Excerpt provided ->
※ ※ ※
Posts Tagged ‘ writer ’

I Blog for Me

Here’s the thing, blogging is for the blogger more than anything else.

Blogging has often been described as a narcissistic practice, and if we bloggers are honest with ourselves, we have to agree that the critics are right to an extent. Keeping a blog in which the main subject is ourselves requires that we deem our own lives worthy for someone else to spend time with.

Here’s what the blogger gets out of blogging: a creative outlet, a sense of accomplishment, a connection with the world, a time to reflect and make sense of things, a deadline to meet, etc.

The reader gets 5-10 minutes of reading what somebody else wrote, sometimes a social connection, a glimpse into someone else’s life, probably a little bit of entertainment; if they subscribe and read regularly then they probably feel a deeper connection and friendship with the blogger. But that requires a blogger that is consistent in their output.

But all in all, I feel like the blogger gets more out of the relationship.
※ ※ ※
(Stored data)
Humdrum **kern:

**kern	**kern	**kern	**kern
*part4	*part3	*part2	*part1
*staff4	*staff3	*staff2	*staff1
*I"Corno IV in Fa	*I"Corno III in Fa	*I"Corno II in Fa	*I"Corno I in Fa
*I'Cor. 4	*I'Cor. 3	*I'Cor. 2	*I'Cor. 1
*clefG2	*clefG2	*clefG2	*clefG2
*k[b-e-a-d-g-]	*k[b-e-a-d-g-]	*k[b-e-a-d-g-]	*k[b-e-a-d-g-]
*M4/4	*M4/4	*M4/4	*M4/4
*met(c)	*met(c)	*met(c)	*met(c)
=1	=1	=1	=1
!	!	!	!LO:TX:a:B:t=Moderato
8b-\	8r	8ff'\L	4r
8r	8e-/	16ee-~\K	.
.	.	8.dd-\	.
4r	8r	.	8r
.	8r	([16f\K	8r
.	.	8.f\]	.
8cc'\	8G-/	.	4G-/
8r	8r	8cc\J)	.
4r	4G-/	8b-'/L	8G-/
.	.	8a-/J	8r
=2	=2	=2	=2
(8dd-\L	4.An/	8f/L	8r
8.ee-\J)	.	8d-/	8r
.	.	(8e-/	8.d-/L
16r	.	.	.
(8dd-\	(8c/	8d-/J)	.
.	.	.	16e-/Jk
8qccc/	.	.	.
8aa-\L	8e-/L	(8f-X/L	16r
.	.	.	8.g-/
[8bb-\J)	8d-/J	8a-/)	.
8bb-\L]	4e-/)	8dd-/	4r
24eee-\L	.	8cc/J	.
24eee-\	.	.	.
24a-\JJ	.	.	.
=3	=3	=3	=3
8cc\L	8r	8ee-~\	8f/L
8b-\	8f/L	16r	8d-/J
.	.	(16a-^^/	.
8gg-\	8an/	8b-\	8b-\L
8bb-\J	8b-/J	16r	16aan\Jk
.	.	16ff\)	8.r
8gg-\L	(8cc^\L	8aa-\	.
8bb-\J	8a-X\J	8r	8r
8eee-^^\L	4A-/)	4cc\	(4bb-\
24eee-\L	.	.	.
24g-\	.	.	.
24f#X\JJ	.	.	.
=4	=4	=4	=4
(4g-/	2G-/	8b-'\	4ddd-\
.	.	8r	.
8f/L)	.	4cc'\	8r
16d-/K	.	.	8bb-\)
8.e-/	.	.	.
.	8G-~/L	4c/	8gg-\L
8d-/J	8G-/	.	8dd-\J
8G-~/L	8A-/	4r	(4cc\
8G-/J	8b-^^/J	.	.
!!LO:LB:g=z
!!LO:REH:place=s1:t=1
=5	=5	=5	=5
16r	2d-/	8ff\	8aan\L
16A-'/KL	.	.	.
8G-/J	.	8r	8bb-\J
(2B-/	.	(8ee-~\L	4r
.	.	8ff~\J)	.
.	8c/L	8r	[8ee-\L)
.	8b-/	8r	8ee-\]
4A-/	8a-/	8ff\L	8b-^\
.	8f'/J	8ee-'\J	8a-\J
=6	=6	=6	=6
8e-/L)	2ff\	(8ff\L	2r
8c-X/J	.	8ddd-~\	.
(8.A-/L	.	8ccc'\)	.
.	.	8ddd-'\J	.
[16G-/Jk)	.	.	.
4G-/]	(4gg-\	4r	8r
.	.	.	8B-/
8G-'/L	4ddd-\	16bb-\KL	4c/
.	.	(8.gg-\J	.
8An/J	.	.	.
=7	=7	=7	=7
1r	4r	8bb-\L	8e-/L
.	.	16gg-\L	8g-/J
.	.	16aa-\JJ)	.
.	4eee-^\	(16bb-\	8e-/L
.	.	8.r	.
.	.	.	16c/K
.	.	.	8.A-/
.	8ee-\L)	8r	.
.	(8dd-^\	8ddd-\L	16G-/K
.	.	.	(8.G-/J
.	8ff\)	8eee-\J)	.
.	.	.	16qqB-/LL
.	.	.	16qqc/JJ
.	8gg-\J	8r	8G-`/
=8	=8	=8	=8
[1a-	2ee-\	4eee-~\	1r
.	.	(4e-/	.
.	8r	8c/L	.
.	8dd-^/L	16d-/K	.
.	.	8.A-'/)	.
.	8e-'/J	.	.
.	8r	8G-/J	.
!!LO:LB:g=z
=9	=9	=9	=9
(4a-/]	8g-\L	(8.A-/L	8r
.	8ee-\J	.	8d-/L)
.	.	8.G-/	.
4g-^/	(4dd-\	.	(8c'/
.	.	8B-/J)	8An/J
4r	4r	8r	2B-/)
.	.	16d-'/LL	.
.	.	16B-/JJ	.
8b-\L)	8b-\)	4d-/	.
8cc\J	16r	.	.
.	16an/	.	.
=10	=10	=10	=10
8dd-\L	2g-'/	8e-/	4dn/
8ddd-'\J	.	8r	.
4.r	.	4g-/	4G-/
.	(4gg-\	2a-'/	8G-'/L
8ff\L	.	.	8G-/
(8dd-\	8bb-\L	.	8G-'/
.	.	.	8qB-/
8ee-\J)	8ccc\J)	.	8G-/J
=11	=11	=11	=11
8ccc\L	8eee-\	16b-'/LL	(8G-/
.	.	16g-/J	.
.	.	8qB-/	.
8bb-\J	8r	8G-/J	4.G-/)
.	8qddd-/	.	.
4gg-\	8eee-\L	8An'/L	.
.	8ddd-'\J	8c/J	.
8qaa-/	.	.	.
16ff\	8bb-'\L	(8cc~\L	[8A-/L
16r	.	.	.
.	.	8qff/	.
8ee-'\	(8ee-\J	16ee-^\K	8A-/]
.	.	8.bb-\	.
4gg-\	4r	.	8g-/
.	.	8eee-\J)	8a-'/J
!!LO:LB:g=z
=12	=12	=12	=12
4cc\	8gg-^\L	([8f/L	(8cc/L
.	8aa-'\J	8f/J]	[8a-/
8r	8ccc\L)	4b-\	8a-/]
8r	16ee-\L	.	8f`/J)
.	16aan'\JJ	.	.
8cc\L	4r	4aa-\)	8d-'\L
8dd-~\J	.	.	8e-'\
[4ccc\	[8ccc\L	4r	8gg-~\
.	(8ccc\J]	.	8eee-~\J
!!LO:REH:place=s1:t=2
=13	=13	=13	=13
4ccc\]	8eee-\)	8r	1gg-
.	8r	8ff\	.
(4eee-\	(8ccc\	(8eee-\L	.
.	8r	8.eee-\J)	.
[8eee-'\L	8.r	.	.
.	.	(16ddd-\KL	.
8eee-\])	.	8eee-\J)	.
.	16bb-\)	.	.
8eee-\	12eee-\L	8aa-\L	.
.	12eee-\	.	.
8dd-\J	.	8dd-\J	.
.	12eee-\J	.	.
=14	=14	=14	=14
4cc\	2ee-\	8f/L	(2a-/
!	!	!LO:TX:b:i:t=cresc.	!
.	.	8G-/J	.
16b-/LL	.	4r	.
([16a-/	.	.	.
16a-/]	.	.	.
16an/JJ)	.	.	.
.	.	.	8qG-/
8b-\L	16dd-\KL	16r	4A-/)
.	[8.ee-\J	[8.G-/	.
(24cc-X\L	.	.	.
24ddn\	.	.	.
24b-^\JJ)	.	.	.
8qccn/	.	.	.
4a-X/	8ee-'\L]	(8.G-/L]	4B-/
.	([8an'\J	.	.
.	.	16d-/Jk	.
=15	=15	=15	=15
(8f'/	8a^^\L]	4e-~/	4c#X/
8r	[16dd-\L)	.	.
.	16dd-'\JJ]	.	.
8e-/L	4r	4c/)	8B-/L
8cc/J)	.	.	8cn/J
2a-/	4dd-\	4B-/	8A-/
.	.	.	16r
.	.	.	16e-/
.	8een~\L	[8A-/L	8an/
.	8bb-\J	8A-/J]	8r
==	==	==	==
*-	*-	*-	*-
※ ※ ※
Instruction 1 -> According to the post about blogging, why do honest bloggers have to admit the critics who call blogging narcissistic are partly right? Answer in one to three sentences.
Instruction 2 -> Write a continuation of the post about blogging, starting after its final sentence.
The listing comes from a separate source unrelated to the post about blogging.

Exercise response 1 -> A blog whose main subject is the blogger requires the blogger to consider their own life worth someone else's time. That self-regard is why the post concedes the critics are right to an extent.

Exercise response 2 ->
I also think this is also why keeping up with a blog is a tiring practice. A blogger has to constantly be shining a light on themselves, and for people like me, that’s not always comfortable.

But there is something healthy about being able to publicly display, analyze, criticize, and praise yourself. Sure it’s nice that readers get something out of it, but I feel the real benefit of blogging comes as the blogger bangs out the words and then hits the publish button.

Everything afterward is just fallout.

My New Hat and the Emotional Baggage it Comes With

I just bought a hat to cover up my progressively widening and elongating forehead.

hat

The thing is though, it took me about a year to finally decide what kind of hat to buy.

See, I have this thing against advertising for stuff on my body: I don’t wear anything that has the brand name prominently displayed; I don’t wear novelty t-shirts; I don’t wear anything with a sports team, or band name; etc. I just don’t like anything enough to wear it around all day, or to try to inspire other people to want to like it to. I think I hate aligning myself with any one particular group, or using my clothing to make arguments about who I am and where I belong.

I think the other thing that I hate about turning myself into a billboard is that inevitably, someone will make a comment about it.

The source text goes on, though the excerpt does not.